My sympathy is with Shah Rukh Khan and everyone else who has suffered, but there is no guarantee that this will not happen to him again, at the same airport with different officials. At the most, we can express our outrage but in the current system it cannot be avoided and unless an alternative system is in place it would be foolish to tamper with the existing security apparatus.

POLITICAL ACTIVITY is yet to gather momentum but we can see some movement in Maharashtra where both the Congress and Nationalist Congress Party (NCP) are demanding more seats from each other. I suppose this is normal in coalition politics. The Congress is in a stronger bargaining position and is familiar with the tactics deployed by Sharad Pawar and the NCP.

The Congress-NCP government suffers from anti-incumbency but it will benefit from the discontentment within the Shiv Sena-Bharatiya Janata Party combine. I don’t see a serious challenge to the Congress in this situation.

The position in Jharkhand is fluid. The public is appalled with the two successive corrupt coalitions and may well look towards the Congress if they are serious about the Central Bureau of Investigation raids involving two close aides of former governor Syed Sibtey Rizvi. It will be difficult to suppress information with the media reporting the matter 24x7. As in Haryana, I see the Congress having an edge over others in Jharkhand.

The electoral battle in Uttar Pradesh will take place in 2012 but the Congress offensive has already started, with Rahul Gandhi leading the charge. And as things stand, they will be the favourites to win the next Assembly elections.

Mayawati and the Bahujan Samaj Party are losing support at a rapid rate. The grave situation of drought and the government’s apathy towards the misery of farmers and others, as demonstraded in the "stone" images and statues, is tragic and should be stopped, if necessary by a public interest litigation in the Supreme Court.

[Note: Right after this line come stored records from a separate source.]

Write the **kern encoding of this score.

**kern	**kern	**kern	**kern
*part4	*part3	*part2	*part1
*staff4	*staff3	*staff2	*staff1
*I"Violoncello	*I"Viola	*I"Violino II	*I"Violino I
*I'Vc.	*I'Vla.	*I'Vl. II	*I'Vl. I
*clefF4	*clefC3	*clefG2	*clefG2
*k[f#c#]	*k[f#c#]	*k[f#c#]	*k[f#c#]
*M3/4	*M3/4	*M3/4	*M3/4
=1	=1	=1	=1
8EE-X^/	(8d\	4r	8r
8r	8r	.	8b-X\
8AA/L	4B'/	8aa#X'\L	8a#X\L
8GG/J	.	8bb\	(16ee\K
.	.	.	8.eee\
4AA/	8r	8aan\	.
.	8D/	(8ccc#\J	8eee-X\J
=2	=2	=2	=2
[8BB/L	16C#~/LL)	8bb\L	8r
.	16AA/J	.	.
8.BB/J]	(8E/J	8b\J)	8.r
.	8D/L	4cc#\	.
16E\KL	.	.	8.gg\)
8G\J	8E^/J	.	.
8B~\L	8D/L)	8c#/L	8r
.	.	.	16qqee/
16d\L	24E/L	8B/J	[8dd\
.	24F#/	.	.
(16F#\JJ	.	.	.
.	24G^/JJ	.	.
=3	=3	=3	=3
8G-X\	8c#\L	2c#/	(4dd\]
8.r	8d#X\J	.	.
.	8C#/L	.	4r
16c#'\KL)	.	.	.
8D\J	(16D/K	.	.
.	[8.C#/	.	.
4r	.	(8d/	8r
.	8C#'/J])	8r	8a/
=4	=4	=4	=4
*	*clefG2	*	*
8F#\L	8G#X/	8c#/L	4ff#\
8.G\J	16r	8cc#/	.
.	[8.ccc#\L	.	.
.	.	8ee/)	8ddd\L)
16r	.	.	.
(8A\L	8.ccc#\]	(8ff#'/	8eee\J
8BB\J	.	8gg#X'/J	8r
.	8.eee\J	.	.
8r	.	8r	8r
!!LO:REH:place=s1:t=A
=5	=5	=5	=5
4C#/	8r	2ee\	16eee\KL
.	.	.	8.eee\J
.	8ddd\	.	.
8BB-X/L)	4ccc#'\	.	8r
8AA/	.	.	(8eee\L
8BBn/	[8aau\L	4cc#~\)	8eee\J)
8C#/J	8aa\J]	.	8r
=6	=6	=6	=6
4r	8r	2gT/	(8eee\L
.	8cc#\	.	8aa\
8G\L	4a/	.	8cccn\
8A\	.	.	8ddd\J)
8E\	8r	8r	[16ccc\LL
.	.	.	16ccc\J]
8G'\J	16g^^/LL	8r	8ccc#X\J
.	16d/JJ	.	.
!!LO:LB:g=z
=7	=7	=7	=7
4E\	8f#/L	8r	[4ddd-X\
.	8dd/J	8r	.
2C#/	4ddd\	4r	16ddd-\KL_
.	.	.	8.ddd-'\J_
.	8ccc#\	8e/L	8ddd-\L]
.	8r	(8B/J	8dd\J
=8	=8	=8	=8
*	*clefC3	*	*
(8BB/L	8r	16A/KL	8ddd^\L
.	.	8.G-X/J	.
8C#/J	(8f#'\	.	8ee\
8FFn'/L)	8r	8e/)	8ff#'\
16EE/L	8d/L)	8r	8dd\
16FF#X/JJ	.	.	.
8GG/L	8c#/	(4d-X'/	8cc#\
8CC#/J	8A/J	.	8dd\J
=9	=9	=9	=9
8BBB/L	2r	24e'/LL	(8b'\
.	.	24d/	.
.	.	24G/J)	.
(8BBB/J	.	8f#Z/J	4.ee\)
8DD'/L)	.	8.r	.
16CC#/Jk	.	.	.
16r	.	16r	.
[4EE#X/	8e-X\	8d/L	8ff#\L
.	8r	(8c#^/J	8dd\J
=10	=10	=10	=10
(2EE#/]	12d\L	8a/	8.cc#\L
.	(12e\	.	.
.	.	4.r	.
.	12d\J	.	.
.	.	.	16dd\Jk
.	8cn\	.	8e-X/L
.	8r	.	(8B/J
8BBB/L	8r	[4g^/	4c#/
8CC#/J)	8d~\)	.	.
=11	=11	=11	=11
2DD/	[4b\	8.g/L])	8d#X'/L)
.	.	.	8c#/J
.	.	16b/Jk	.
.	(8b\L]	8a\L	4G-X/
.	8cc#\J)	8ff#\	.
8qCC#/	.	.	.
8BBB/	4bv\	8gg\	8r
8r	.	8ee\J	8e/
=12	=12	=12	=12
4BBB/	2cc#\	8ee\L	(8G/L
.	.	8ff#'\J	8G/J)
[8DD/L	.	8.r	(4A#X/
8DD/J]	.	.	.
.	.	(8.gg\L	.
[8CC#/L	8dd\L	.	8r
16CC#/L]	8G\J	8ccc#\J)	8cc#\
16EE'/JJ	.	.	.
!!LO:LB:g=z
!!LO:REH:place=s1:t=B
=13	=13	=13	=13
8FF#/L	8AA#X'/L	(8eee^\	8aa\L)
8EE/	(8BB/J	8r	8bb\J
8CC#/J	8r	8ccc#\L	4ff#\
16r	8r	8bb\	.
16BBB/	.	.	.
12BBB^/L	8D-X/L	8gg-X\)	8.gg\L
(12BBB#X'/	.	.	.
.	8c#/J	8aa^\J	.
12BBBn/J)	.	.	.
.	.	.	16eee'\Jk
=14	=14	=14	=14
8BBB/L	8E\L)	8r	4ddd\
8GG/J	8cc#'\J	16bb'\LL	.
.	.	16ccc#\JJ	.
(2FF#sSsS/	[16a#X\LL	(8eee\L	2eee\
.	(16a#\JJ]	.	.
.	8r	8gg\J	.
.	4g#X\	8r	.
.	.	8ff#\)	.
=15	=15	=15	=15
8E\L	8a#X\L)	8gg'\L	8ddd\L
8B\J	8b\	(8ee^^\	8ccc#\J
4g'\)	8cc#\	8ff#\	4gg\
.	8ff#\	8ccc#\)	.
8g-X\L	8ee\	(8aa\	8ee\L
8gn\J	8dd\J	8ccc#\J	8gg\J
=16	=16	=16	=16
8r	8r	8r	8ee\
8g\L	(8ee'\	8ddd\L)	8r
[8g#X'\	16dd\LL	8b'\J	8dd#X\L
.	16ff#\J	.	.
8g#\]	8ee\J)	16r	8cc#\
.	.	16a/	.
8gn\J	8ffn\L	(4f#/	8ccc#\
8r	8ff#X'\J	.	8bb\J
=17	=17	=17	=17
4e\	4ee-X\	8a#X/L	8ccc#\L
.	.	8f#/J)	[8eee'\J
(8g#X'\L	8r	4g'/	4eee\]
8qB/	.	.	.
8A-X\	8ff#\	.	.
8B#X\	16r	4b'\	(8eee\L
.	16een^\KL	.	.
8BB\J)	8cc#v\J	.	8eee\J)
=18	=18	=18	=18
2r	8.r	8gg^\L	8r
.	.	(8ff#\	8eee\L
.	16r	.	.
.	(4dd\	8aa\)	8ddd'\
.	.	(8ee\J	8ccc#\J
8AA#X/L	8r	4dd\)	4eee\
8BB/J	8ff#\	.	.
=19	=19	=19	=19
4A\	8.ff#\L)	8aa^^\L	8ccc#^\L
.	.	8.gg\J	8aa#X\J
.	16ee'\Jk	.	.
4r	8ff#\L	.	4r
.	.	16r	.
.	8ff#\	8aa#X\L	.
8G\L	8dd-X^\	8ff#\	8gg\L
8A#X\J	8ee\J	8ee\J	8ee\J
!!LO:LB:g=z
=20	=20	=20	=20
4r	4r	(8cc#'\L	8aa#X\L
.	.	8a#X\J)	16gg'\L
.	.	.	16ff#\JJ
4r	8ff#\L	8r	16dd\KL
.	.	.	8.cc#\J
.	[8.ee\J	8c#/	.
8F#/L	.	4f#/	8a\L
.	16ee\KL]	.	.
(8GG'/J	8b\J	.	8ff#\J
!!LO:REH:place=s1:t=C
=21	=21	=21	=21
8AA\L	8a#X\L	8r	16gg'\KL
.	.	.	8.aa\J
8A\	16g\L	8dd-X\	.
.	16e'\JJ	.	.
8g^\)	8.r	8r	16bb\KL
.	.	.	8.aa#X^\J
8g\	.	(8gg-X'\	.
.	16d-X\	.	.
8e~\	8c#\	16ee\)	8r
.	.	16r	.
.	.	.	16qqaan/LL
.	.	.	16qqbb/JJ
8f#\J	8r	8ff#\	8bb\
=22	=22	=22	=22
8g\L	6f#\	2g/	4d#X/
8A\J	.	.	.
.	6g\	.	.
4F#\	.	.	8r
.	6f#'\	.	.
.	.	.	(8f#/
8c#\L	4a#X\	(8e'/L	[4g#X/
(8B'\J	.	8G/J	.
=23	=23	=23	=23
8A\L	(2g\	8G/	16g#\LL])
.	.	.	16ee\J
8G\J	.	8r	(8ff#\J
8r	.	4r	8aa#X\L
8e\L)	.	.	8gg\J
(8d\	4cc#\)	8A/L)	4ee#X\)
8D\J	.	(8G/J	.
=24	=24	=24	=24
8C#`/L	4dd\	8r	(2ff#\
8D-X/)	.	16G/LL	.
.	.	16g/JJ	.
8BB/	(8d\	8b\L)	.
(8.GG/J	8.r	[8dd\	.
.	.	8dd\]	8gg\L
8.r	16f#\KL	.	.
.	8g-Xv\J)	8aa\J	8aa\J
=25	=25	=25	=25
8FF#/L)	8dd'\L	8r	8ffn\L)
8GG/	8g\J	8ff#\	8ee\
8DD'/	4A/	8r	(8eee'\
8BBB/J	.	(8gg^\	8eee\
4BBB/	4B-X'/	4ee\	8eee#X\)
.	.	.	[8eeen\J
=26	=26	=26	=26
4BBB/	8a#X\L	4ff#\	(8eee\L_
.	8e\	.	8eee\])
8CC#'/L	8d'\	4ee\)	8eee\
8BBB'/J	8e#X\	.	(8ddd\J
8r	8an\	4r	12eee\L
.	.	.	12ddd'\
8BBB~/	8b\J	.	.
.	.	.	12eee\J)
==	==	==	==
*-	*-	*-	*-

The Congress’ attempt to revive its unit in Bihar will be pursued by greater effort and watched closely by both the Rashtriya Janata Dal and Lok Janashakti Party who are shrinking day by the day. However, they will pose a challenge to Nitish Kumar and the Janata Dal (United) in the long term.

The Congress’ efforts will no doubt continue in Jharkhand, Chhattisgarh, Tamil Nadu and Orissa where they are weak. In Rajasthan, the BJP is determined to destroy its existence by generating an internal struggle with Vasundhara Raje Scindia. In the process, the Congress, along with Ashok Gehlot, will strengthen its grip on the state.

At the Centre, the Congress is consolidating and bracing itself to fight the drought, whilst the BJP, unable to determine its structure for the future, will continue to splinter and lose its relevance. Change, I think, will be forced upon them after the three Assembly elections in Maharashtra, Jharkhand and Haryana.